National data aren't available on the total number of students doing internships overseas, but career-planning experts say such experience is an increasingly popular way to get "résumé radiance." Because 84% of college students say they'll do at least one internship before graduating, many now aim to distinguish themselves with experience tailored to a global economy.

"It's an important capstone to one's international studies to actually log some time in a particular country, because then, once you become a full-time employee, you'll get known as a person with international experience," says Mark Oldman, co-founder of career information site Vault.com.

Still, working overseas can pose some challenges. Foreign organizations don't always have meaningful work to offer, especially for students with limited language skills, says Stephanie Barnes, an internship coordinator in Cuernavaca, Mexico, for Augsburg College's Center for Global Education. She says students also need to brace for a work environment shaped by a local culture that may, for instance, accept that bosses are allowed to flirt with staffers or that teachers are allowed to discipline students by hitting them.

"This is not the United States. This is Mexico," Barnes says. "As a social worker, coming from the States, where (hitting children) is totally not allowed, what do you do when you're working in another culture and that's not the rule here? It's those types of things that are good lessons for the students."

Arranging internships abroad also can be a challenge.
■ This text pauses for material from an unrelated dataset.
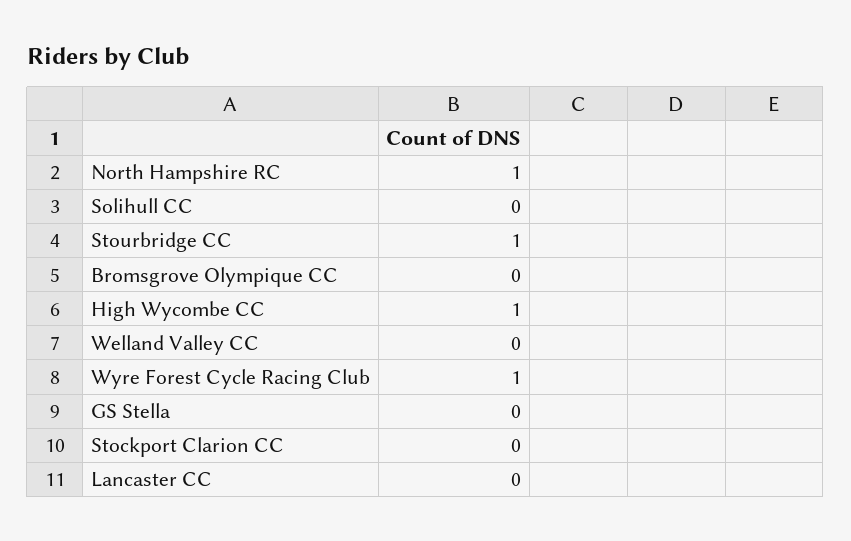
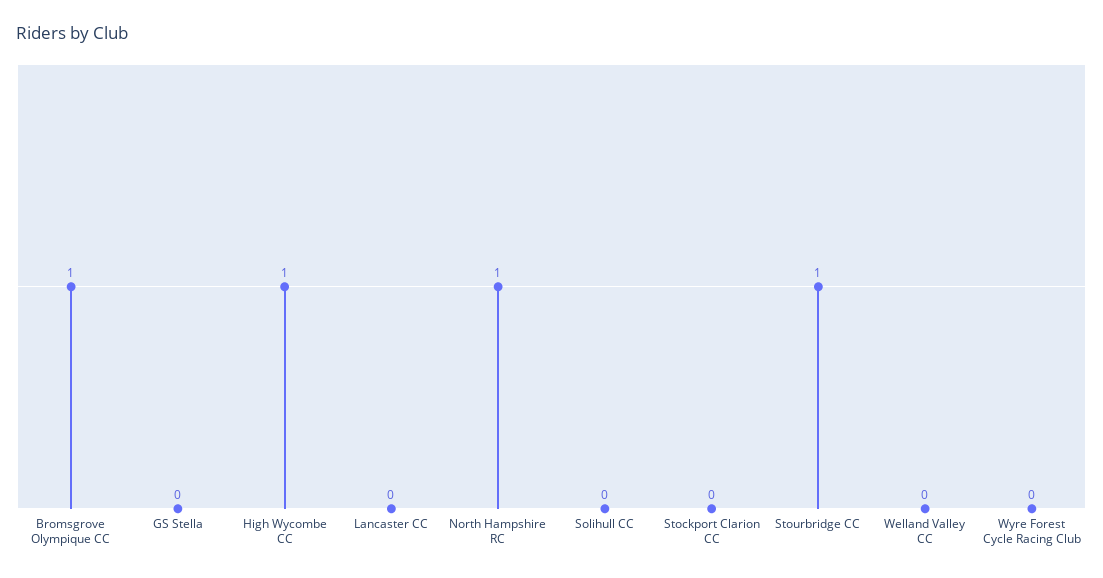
Bromsgrove Olympique CC: 0 -> 1
Wyre Forest Cycle Racing Club: 1 -> 0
Not all countries are familiar with the concept of working part-time or short-term to gain experience in a certain field. But with help from career-planning offices and study-abroad program operators, students are finding opportunities in schools and orphanages, where teaching English is valued. In the for-profit sector, multinational corporations are increasingly making overseas internships available.

Once logistics are settled, students sometimes land in exciting environments.
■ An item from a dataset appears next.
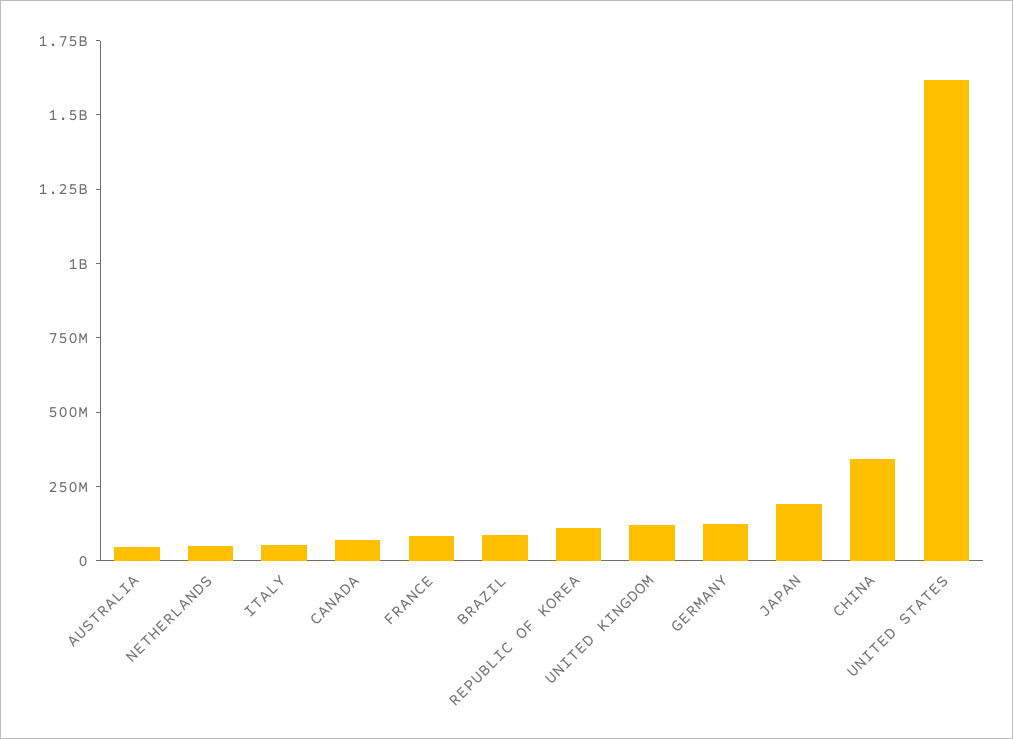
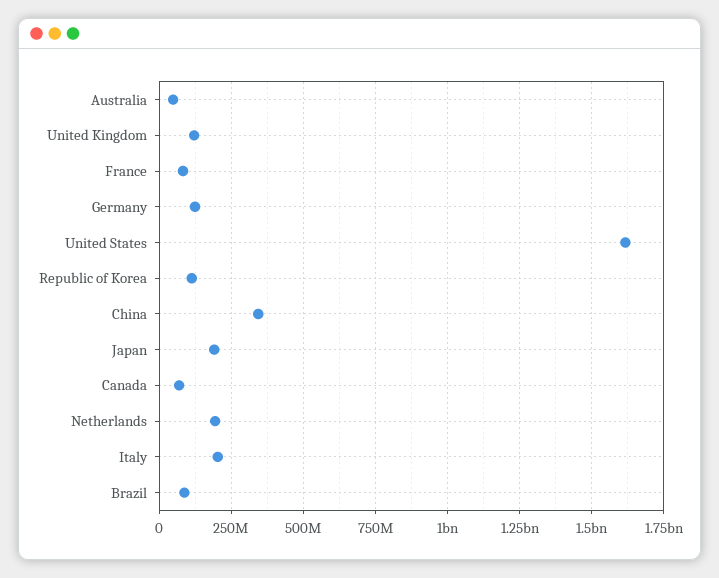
NETHERLANDS: 50000000 -> 200000000
ITALY: 50000000 -> 200000000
Melissa Sconyers, a senior at the University of Texas-Austin, worked last year in Beijing on a Chinese government project to make the city's website more foreigner-friendly. She practiced her Chinese while offering suggestions to make the site more navigable and the English sentences more readable.

At times, she says, "it was challenging to figure out what appropriate conduct was and how much feedback to give." Example: She wasn't sure how to react when her boss once noticed she seemed tired and suggested she take a nap.

"I had no idea whether it was a joke or if he thought I'd be more productive after putting my head down for a while," Sconyers says. She had seen Chinese construction workers nap on the job but had never seen her co-workers doing so, so she politely declined.

For the privilege of gaining overseas work experience, students and their families pay a monetary price. Overseas internships often aren't paid, either because an organization doesn't have a budget for such positions or because local laws prohibit the short-term hiring of foreigners. Plus, private programs that make arrangements charge a fee. Internships arranged through the San Francisco-based Foundation for Sustainable Development, for instance, range from $1,150 for one week to $4,950 for six months. Fees include room and board but not airfare.

Despite the costs, schools are trying to make opportunities more accessible. Several private colleges offer stipends to help defray costs associated with unpaid internships. And if an approved internship qualifies for academic credit, a student may be able to use loans, grants and scholarship money. Another option: going in the summer, when a shorter duration means a lower fee. Ultimately, students need to figure out how much risk, financial and otherwise, they're willing to take to advance their careers.

"To go into a workplace with limited language ability, and when you really don't understand the culture all that much, is pretty risky relative to taking an internship in the U.S.," says the Institute for the International Education of Students' Mary Dwyer. "But this is a risk-taking generation."